Kenti sniffed to see if maybe the refrigerator was open. Sometimes the wooden spoon stuck in the bowl of batter wouldn’t let the door close. But all she smelled was gas, ’cause there probably was no bowl of pancake batter to begin with. She was sure the smell was gas, because the stove was broke. Sonny was supposed to go get the landlord about it. But she didn’t think he did, ’cause she sure smelled something. And it wasn’t just the bottle pushed down in the trash. Mama call herself hiding it under a bread wrapper. If Daddy came by he would get on her about that. But Daddy wasn’t coming by so much no more.

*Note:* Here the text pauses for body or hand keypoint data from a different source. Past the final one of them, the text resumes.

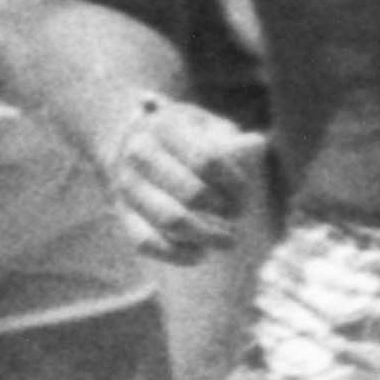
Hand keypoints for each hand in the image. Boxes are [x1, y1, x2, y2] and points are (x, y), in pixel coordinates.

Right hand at [99, 96, 266, 265]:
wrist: (131, 142)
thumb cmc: (183, 136)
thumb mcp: (205, 125)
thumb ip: (230, 138)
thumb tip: (258, 144)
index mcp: (164, 128)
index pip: (208, 161)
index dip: (234, 184)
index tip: (246, 196)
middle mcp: (139, 155)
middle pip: (191, 193)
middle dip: (223, 210)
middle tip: (238, 216)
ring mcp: (126, 185)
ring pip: (169, 219)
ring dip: (206, 235)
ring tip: (228, 240)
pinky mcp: (121, 213)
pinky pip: (145, 241)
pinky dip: (176, 254)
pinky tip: (200, 254)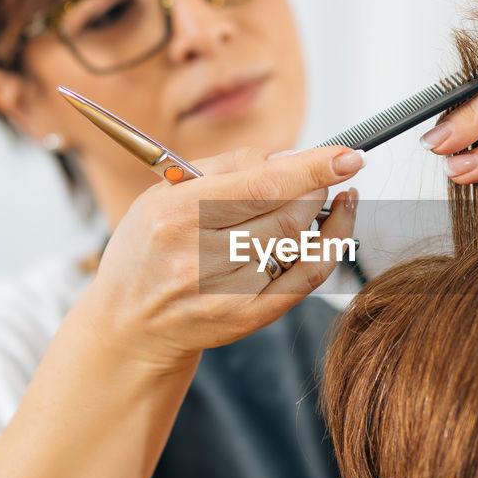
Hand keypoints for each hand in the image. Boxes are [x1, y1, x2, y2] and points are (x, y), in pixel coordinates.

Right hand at [74, 145, 363, 370]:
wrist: (130, 322)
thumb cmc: (150, 248)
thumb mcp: (165, 193)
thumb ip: (226, 167)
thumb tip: (290, 156)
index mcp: (174, 215)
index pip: (258, 186)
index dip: (311, 168)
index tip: (348, 154)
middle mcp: (197, 257)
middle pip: (287, 214)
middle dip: (319, 187)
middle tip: (332, 170)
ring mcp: (225, 293)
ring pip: (300, 243)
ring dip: (327, 214)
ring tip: (332, 197)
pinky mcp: (247, 318)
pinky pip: (306, 278)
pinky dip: (330, 248)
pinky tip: (336, 228)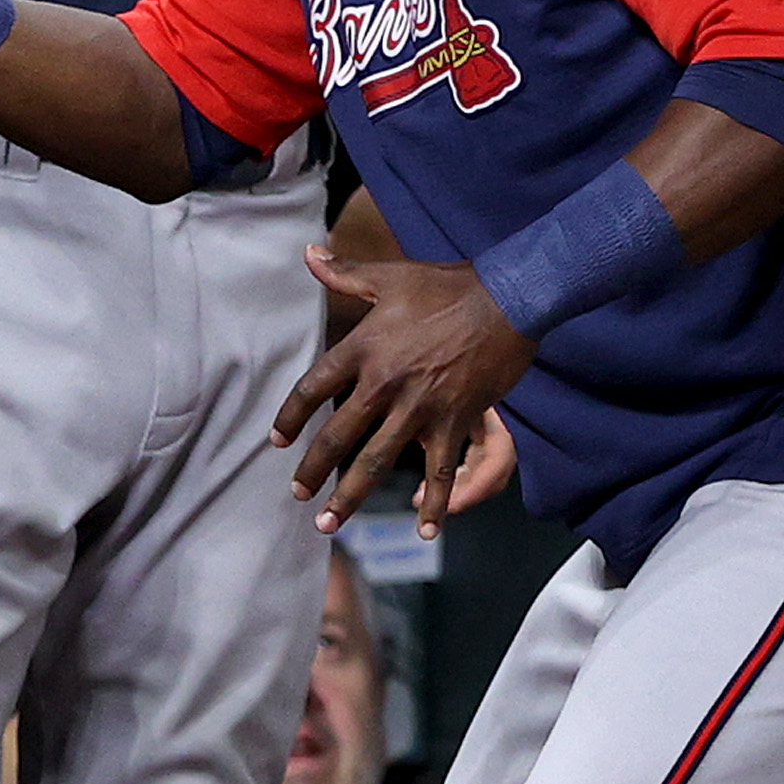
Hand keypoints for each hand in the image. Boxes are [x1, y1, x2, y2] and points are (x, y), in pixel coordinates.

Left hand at [270, 245, 537, 540]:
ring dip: (351, 496)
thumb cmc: (446, 285)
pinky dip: (434, 504)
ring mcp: (419, 406)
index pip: (313, 388)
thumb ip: (344, 273)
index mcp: (363, 347)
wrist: (507, 298)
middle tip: (297, 496)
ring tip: (329, 524)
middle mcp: (384, 382)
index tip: (276, 441)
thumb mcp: (389, 276)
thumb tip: (308, 253)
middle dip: (313, 470)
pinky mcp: (455, 421)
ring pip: (377, 461)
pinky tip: (425, 530)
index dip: (291, 416)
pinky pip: (440, 471)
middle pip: (337, 435)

Kofi’s shirt was hanging on the ironing board, but her dress was
balled up on the table. One of the table legs was sticking out funny. That was where Sonny and Uncle Dave had a fight. Uncle Dave was all the time saying something. So Sonny would say something right back at him. And it wasn’t any use telling Sonny he better watch it ’cause Uncle Dave was big and a man and used to working with them rough boys down at the juvenile, ’cause that to Sonny wasn’t nothing but a dare. So next thing you know they were shouting the house down.